The truth of the matter is that the Ashram as a whole is undergoing a rapid process of normalisation, by which I mean a sinking back to the normal level of consciousness. The divine moment when Sri Aurobindo and the Mother lifted their disciples to unthinkable skies of spirituality has definitely passed. Even the memory of it is fading away and we are once again left free to fend for ourselves “with the strength or the weakness” of our own egoism and face the harsh realities of life. But the prime question now is not how to retain what we have collectively gained from that divine moment, but how to prevent a further fall into the abyss we are plummeting. Bereft of morality (because we profess to be above morality), rejecting religion (because we cannot follow the spiritual discipline), cleverly misinterpreting the integral Yoga without any qualms of conscience (on the basis that each one has a right to live his own way without any reference to the collective ideal), how are we to prevent this free fall into a moral morass, even as we become the laughing stock of the society around us?

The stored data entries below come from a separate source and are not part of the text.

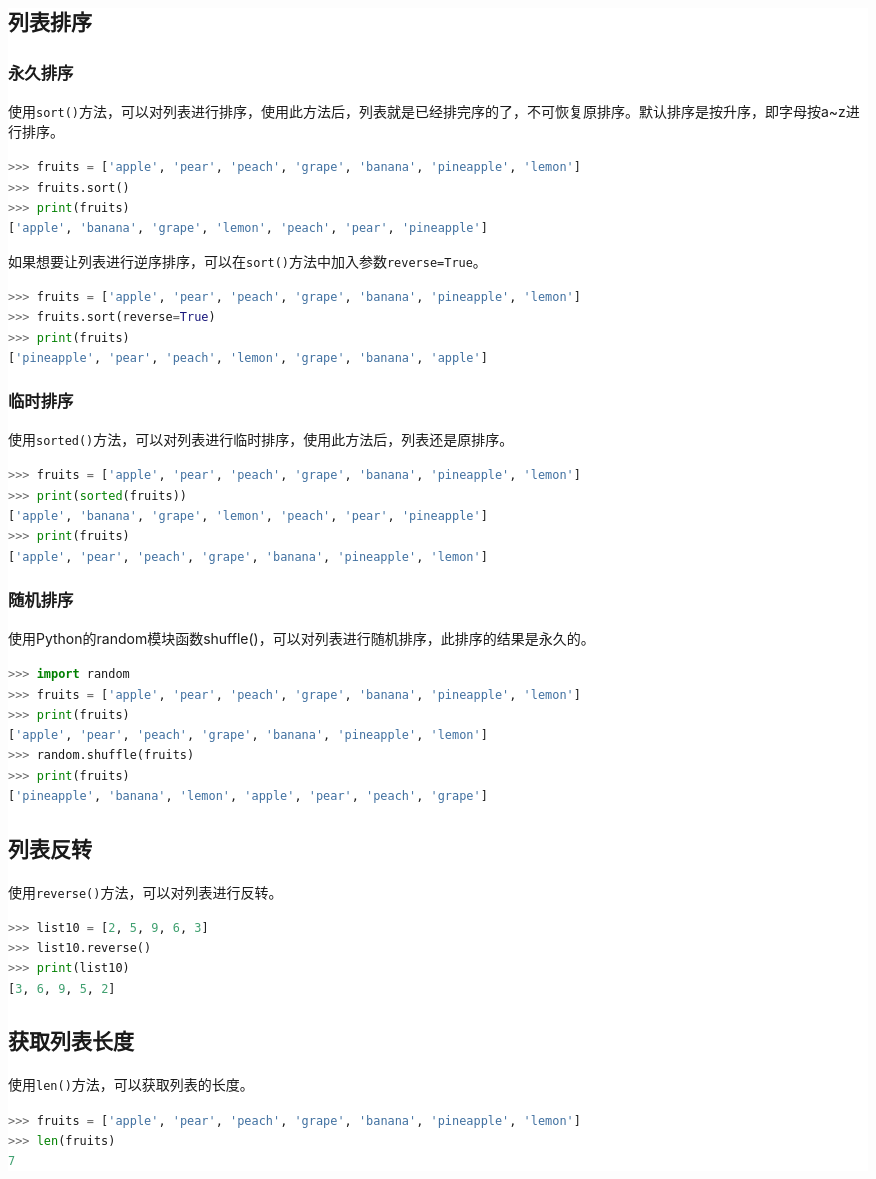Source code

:## 列表排序
### 永久排序
使用`sort()`方法，可以对列表进行排序，使用此方法后，列表就是已经排完序的了，不可恢复原排序。默认排序是按升序，即字母按a~z进行排序。
```python
>>> fruits = ['apple', 'pear', 'peach', 'grape', 'banana', 'pineapple', 'lemon']
>>> fruits.sort()
>>> print(fruits)
['apple', 'banana', 'grape', 'lemon', 'peach', 'pear', 'pineapple']
```
如果想要让列表进行逆序排序，可以在`sort()`方法中加入参数`reverse=True`。
```python
>>> fruits = ['apple', 'pear', 'peach', 'grape', 'banana', 'pineapple', 'lemon']
>>> fruits.sort(reverse=True)
>>> print(fruits)
['pineapple', 'pear', 'peach', 'lemon', 'grape', 'banana', 'apple']
```

### 临时排序
使用`sorted()`方法，可以对列表进行临时排序，使用此方法后，列表还是原排序。
```python
>>> fruits = ['apple', 'pear', 'peach', 'grape', 'banana', 'pineapple', 'lemon']
>>> print(sorted(fruits))
['apple', 'banana', 'grape', 'lemon', 'peach', 'pear', 'pineapple']
>>> print(fruits)
['apple', 'pear', 'peach', 'grape', 'banana', 'pineapple', 'lemon']
```

### 随机排序
使用Python的random模块函数shuffle()，可以对列表进行随机排序，此排序的结果是永久的。
```python
>>> import random
>>> fruits = ['apple', 'pear', 'peach', 'grape', 'banana', 'pineapple', 'lemon']
>>> print(fruits)
['apple', 'pear', 'peach', 'grape', 'banana', 'pineapple', 'lemon']
>>> random.shuffle(fruits)
>>> print(fruits)
['pineapple', 'banana', 'lemon', 'apple', 'pear', 'peach', 'grape']
```

## 列表反转
使用`reverse()`方法，可以对列表进行反转。
```python
>>> list10 = [2, 5, 9, 6, 3]
>>> list10.reverse()
>>> print(list10)
[3, 6, 9, 5, 2]
```

## 获取列表长度
使用`len()`方法，可以获取列表的长度。
```python
>>> fruits = ['apple', 'pear', 'peach', 'grape', 'banana', 'pineapple', 'lemon']
>>> len(fruits)
7
```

The need of the hour is to first find a fail-safe mechanism by which to arrest this free fall and bring about the necessary collective clarity, so that we at least know our place in the wider framework of the world around us. Then perhaps with the consultation of all those who feel concerned about the spiritual work of Sri Aurobindo and the Mother, the Ashram can hopefully stabilise around a lesser ideal and its inmates live with dignity and self-respect than deceitfully hide behind the professed ideal and make a thousand compromises with life! In this crucial change, on which will depend the future of the Ashram, I have no doubt that the old guard would have an important role to play, provided it does not show a shameful allegiance to the arrogant anachronism the Ashram Trust has now become.